Cumhurbaşkanı Abdullah Gül son bir haftadır gazeteleri daha bir dikkatle okuyor, televizyonların haber bültenleriyle tartışma programlarına daha fazla kulak veriyordur sanıyorum. Başdanışmanı Ahmet Sever’in Vatan’dan Ruşen Çakır’a verdiği mülâkat üzerine çıkan yazılar ile yapılan yorumların büyük bir bölümünü buruk bir hayretle karşıladığına ise eminim.
Dünkü kısa açıklaması tozu-dumanı yatıştırmada bakalım yeterli olacak mı?
Mülâkat uzundu, ama bütününü iki cümleyle özetlemek mümkün... İlki:“Anayasa Mahkemesi kararına göre Gül yeniden aday olabilir.”İkinci cümle de şu:“Cumhurbaşkanı bazı söylemler ve eylemlerden rahatsız...”
Bu iki cümleden hareketle son on yılın siyasi tarihini yeniden yazmaya kalkan da çıktı, işi Abdullah Gül’e yeni bir parti kurdurmaya vardıran da... Açıklamanın hiçbir yerinde adı geçmeyen Başbakan Tayyip Erdoğan ile savaşa sokan da oldu, yollarının ebediyyen ayrıldığını ilân eden de...“Abdullah Gül Çankaya-sonrasında yeniden başbakan olma niyetini açığa vurdu”görüşü de yaygın biçimde dillendirildi...
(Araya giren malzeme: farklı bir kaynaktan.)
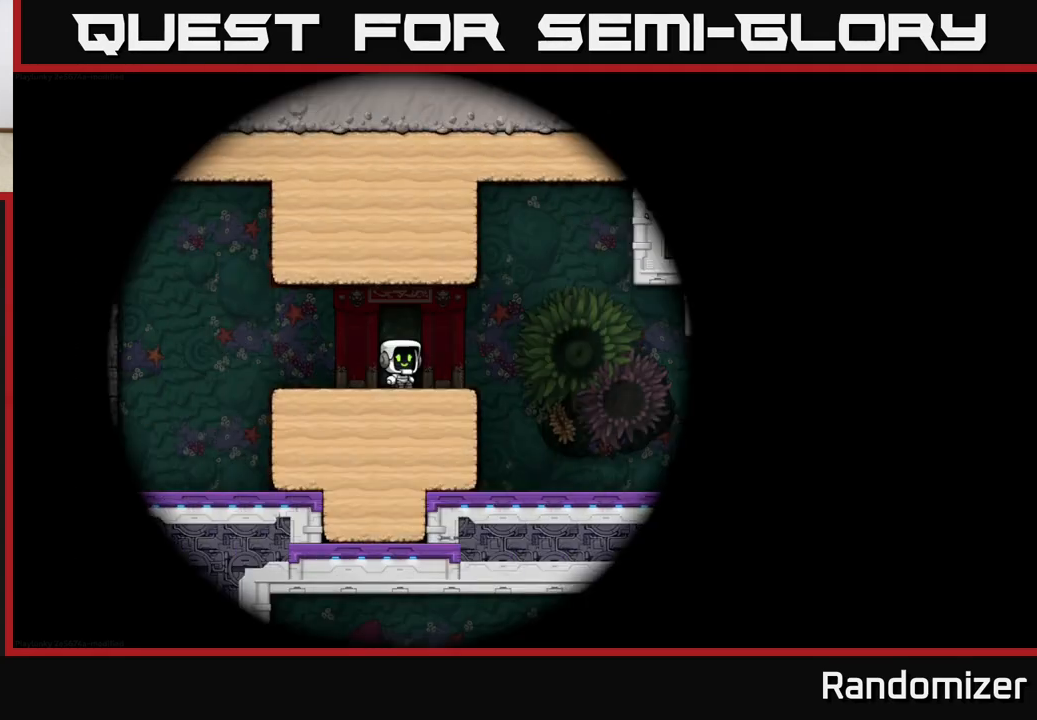
{"buttons": [], "left_stick": "right", "events": [[433, "left_stick", "right"]]}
Tek bir metinden böylesine sonuçlar çıkarmak yalnızca bizde olur.
Her şeyden önce şunu bilmekte yarar var: Birer siyasi kimlik olarak kamuoyunun önünde duran Abdullah Gül ile Tayyip Erdoğan arasında konuşarak çözemeyecekleri hiçbir konu olamaz. Aralarındaki ilişki başkalarını aracı kılmayı gerektirmeyecek bir hukuka dayanıyor da ondan...
Açıklamadan çıkartılan Tayyip Erdoğan’la ilgili sonuçların hiçbiri bu sebeple doğru değildir.
Söylenenleri yeniden cumhurbaşkanı adaylığının ilânı olarak yorumlayanlar ise mantıktan yoksun. Halkın seçeceği cumhurbaşkanı için dört başı mamur siyasi destek gerekir; aday kim olacaksa, arkasında güçlü bir parti mekanizması ve geceli-gündüzlü çalışan bir örgüt bulunacaktır.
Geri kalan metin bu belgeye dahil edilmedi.